### TASK REQUIREMENTS
From the records below, copy every line that contains the word "EPICEA".

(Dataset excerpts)
━━━
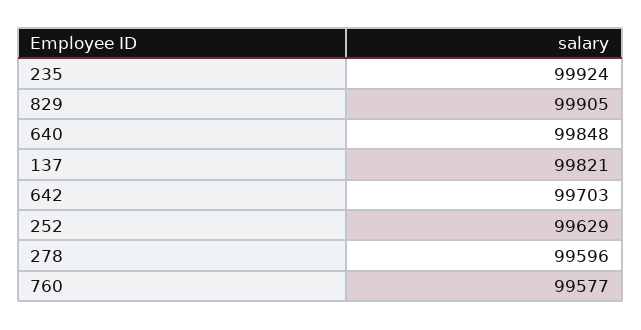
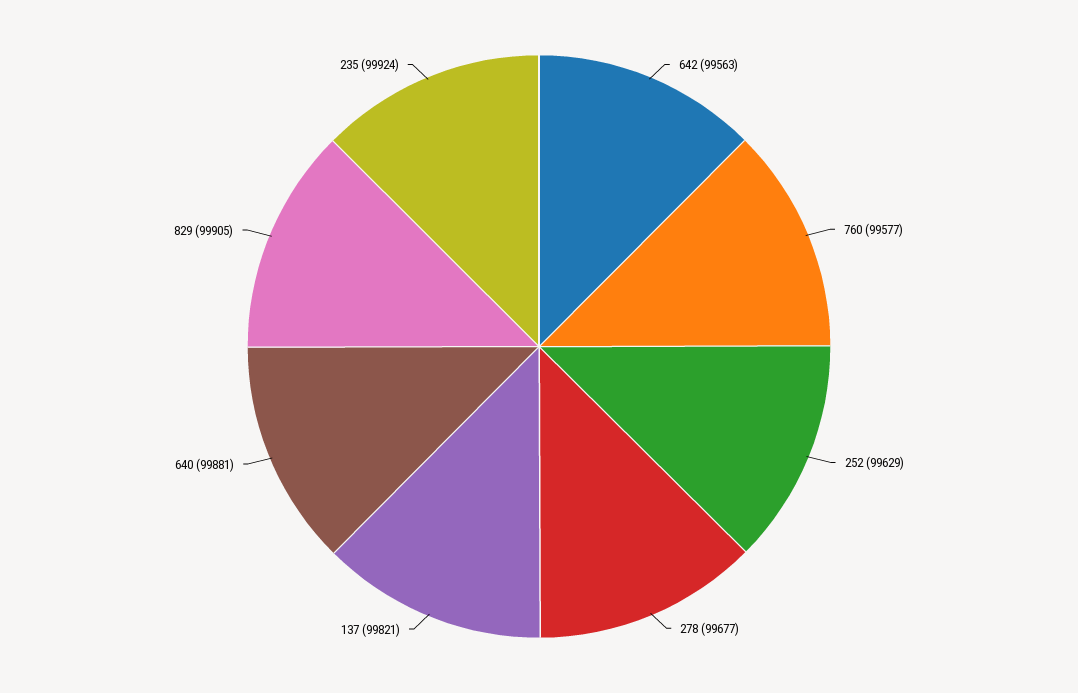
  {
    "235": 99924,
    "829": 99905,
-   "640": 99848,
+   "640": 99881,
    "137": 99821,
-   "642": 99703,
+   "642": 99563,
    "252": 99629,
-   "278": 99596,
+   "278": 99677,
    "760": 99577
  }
━━━
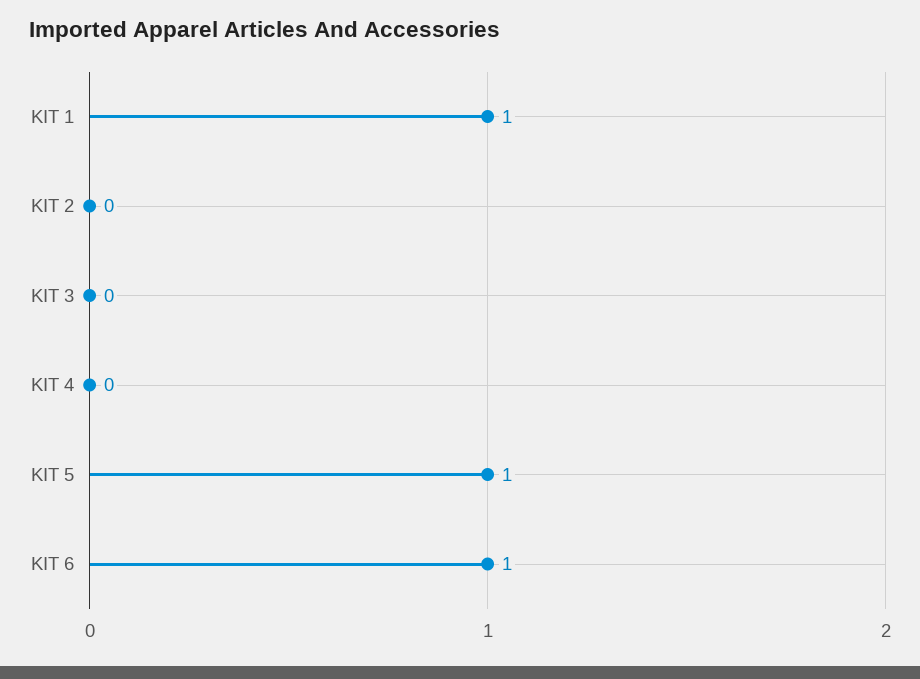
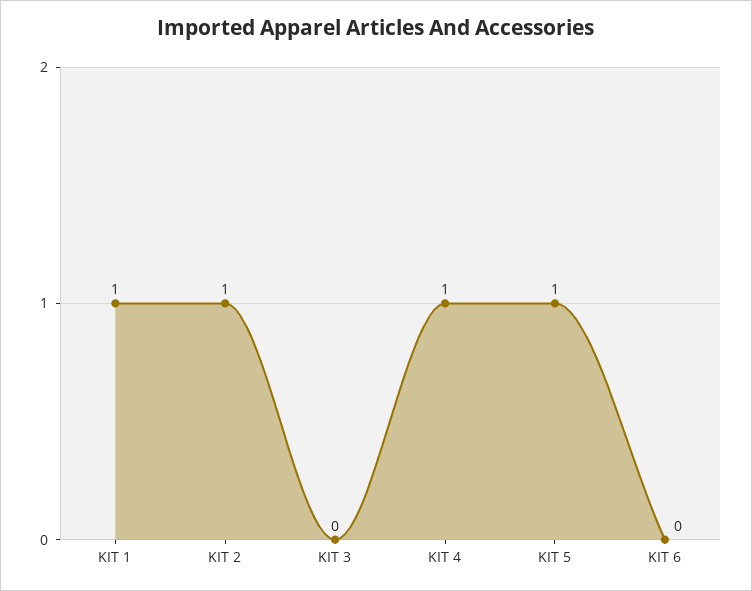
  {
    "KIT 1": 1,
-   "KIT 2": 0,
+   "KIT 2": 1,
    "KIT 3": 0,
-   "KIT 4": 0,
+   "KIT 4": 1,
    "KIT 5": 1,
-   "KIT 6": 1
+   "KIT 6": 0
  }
━━━
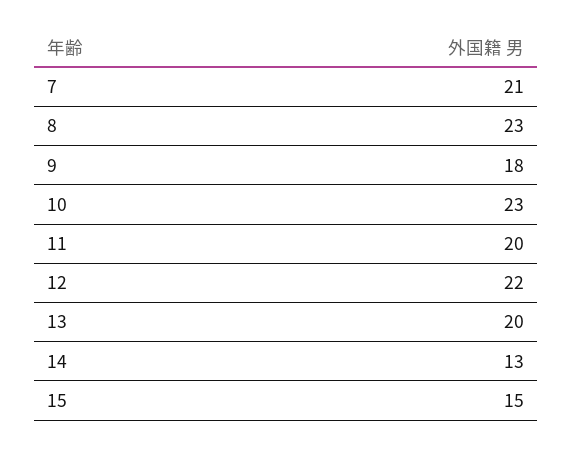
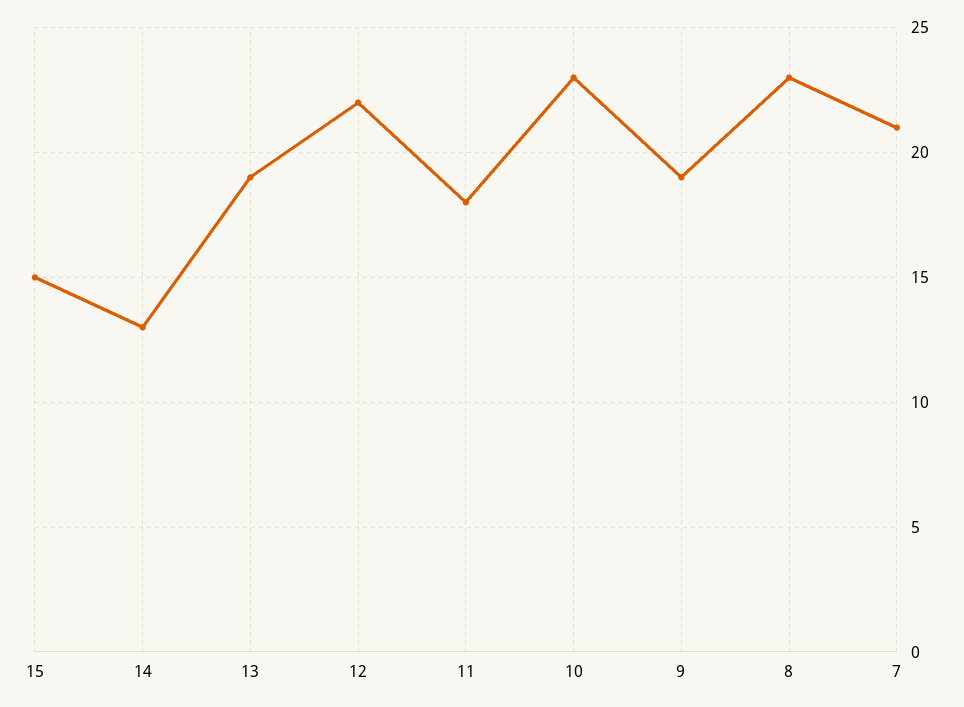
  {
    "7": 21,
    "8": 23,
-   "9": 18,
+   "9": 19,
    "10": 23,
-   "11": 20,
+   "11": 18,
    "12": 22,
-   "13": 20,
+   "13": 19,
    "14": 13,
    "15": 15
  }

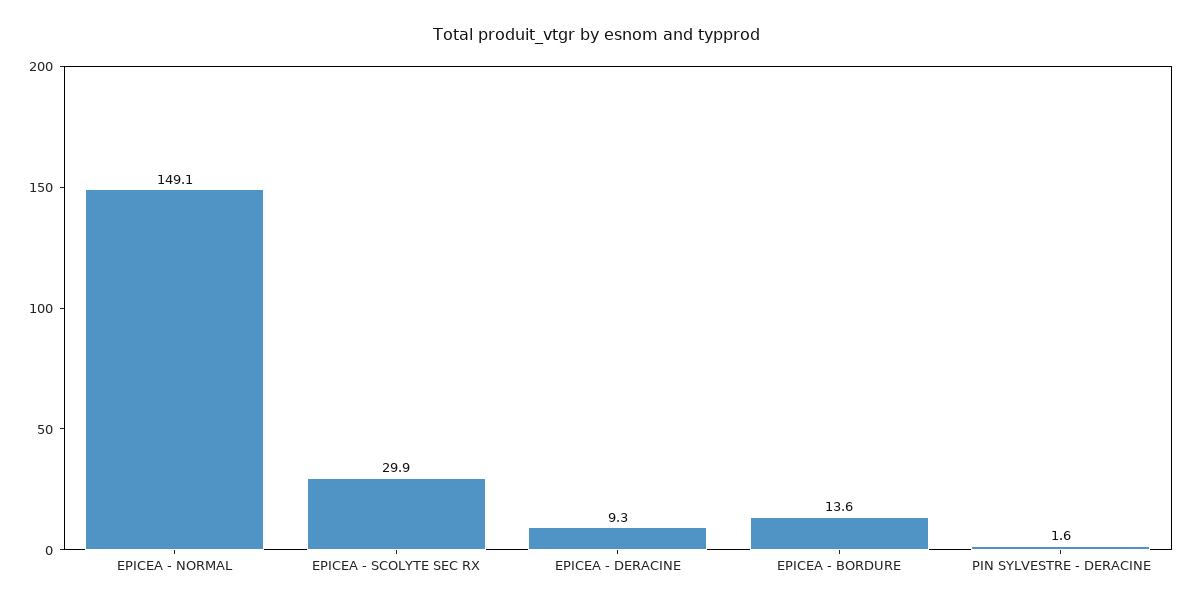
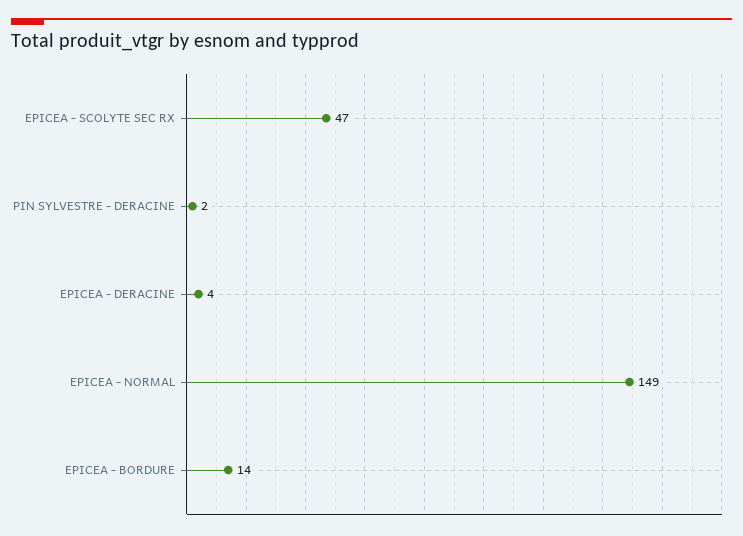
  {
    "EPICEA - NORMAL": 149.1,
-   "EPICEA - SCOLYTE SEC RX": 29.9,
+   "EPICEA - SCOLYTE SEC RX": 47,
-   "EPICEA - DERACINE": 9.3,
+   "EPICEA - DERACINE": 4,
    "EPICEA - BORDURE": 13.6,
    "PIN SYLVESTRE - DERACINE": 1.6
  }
━━━
### EXERCISE ANSWER
    "EPICEA - NORMAL": 149.1,
-   "EPICEA - SCOLYTE SEC RX": 29.9,
+   "EPICEA - SCOLYTE SEC RX": 47,
-   "EPICEA - DERACINE": 9.3,
+   "EPICEA - DERACINE": 4,
    "EPICEA - BORDURE": 13.6,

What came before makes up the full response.